The lessons of the ‘Fill the G’

Amongst workers active in the unions there is a sullen mood of cynicism towards the blatant, slick ALP electioneering of the ACTU. Many other workers are beginning to vote with their feet and are not attending the mass rallies.

Many workers will continue to ask “Why attend a mass rally, lose a day’s pay and possibly your job, to attend a stage production you’ve seen before?” The below-expected turnout on November 30 coupled with Rudd winning the ALP leadership is a slap in the face for the ACTU strategy of industrial quiescence and pro-ALP electoralism. Many ACTU bureaucrats are now very demoralised and some are wrongly putting the blame on the rank and file.

However, most workers hate Howard and Work Choices but are not convinced that the ALP can win the next federal election or, if they do, will act strongly in workers’ interests. From the point of view of many workers they see an anti-union Howard government that has nevertheless seemingly delivered low interest rates and an economic upturn versus an ALP opposition that opposes Work Choices but, workers worry, may not be as successful on the economic front as the Coalition.

The implications of Kevin Rudd for workers

After the ACTU reinvented Kim ‘bomber’ Beazley as a champion of the working class, they have now been duded by Kevin Rudd who took over the leadership on December 4. His victory is a major blow to the ACTU who will now have to go out and re-campaign in the Federal Labor Party for their IR policy. This leadership change is about style and will make no fundamental difference, if anything it is a shift to the Right. The media is already calling on Rudd to reverse Beazley’s hard won promises to unions to scrap individual contracts.

Rudd, who is a devout Christian, is far from being socially progressive and has even less links with the union movement than Beazley. He alienated Queensland workers in the early 1990s when, as the head of the Queensland government’s Department of Premier and Cabinet, he cut public service jobs.

The only good thing about the relatively low numbers on the November rallies is that it will open up more debate inside the workers’ movement. Union activists would go along in the main with the ACTU strategy if it delivered ever growing numbers on the streets and falling poll figures for the Coalition. However neither is occurring. There is more confidence now to take on the dominant strategy of staged-managed rallies and incessant calls to ‘Vote ALP’.
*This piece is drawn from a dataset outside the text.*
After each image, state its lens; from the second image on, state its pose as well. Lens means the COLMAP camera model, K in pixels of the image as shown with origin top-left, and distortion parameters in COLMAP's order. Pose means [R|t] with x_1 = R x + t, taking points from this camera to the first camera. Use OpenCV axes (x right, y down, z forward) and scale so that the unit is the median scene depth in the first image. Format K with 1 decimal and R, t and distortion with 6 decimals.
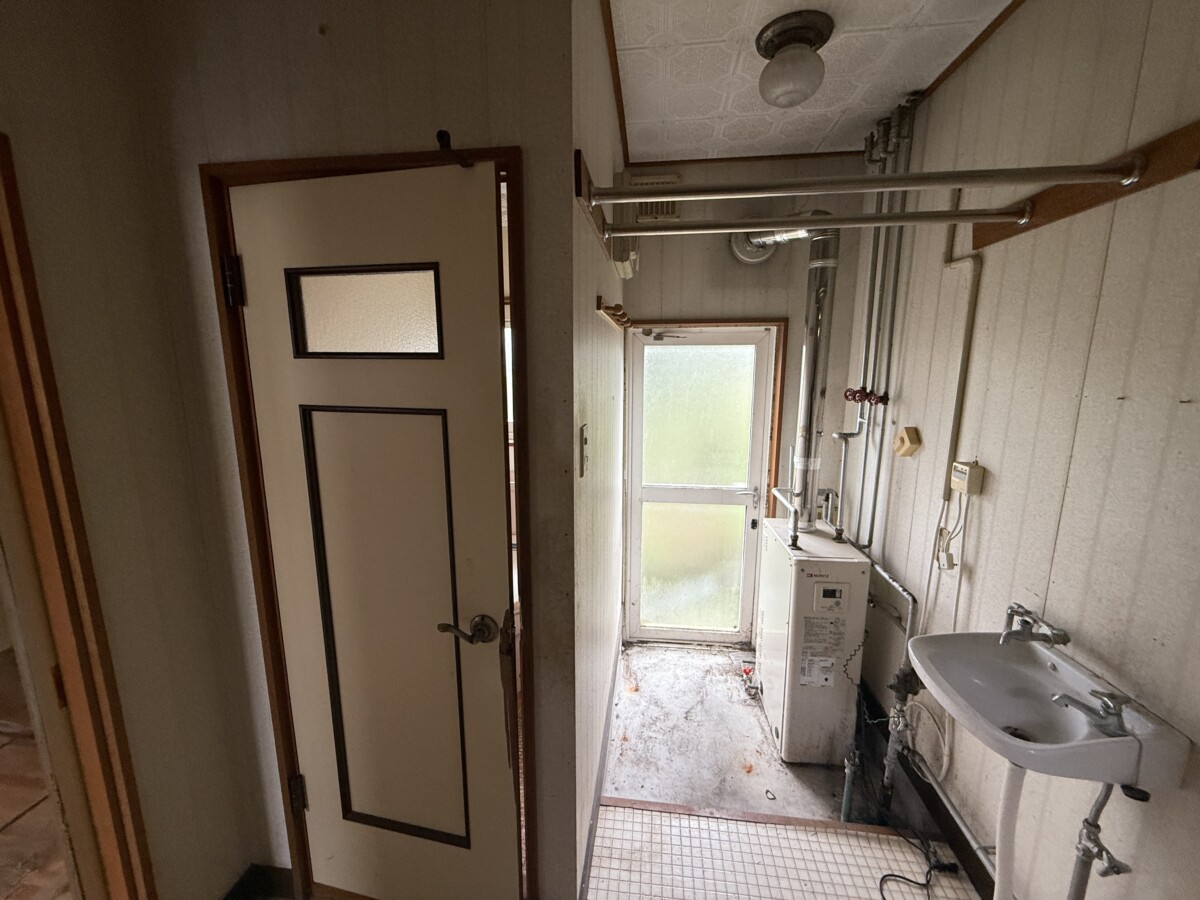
lens RADIAL K [[481.0, 0, 600.6], [0, 481.0, 448.4], [0, 0, 1]] dist [0.003021, 0.000341]
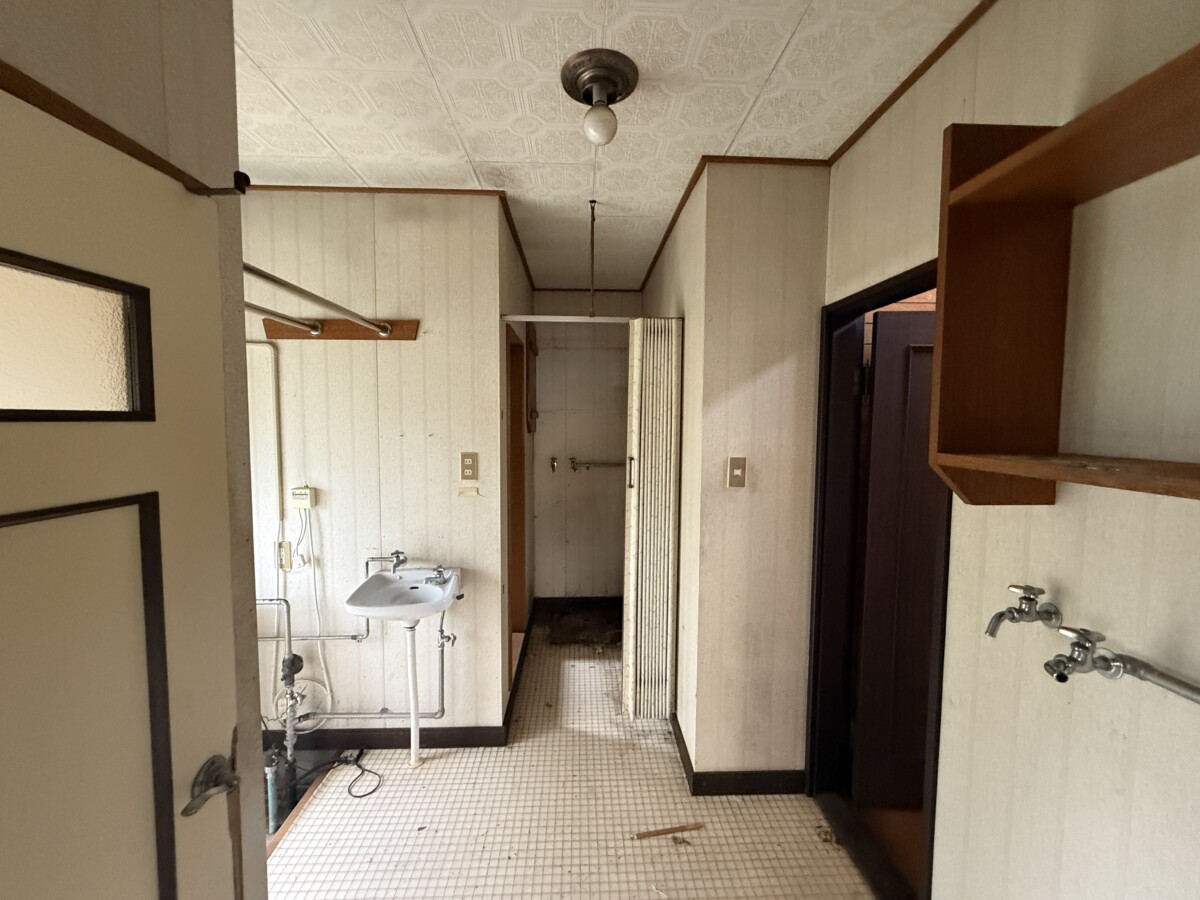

The Socialist Party alternative strategy to that of the ACTU is one of many that will be put out there in the class more aggressively in the next few months. We call for serious industrial action to defend workers under attack from the new laws, including as a first step a 24-hour national general strike as a way of uniting all workers in action against Work Choices. Instead of blindly calling for an uncritical ALP vote we raise the idea of a new workers’ party with a socialist programme that can deal with all the issues facing working people.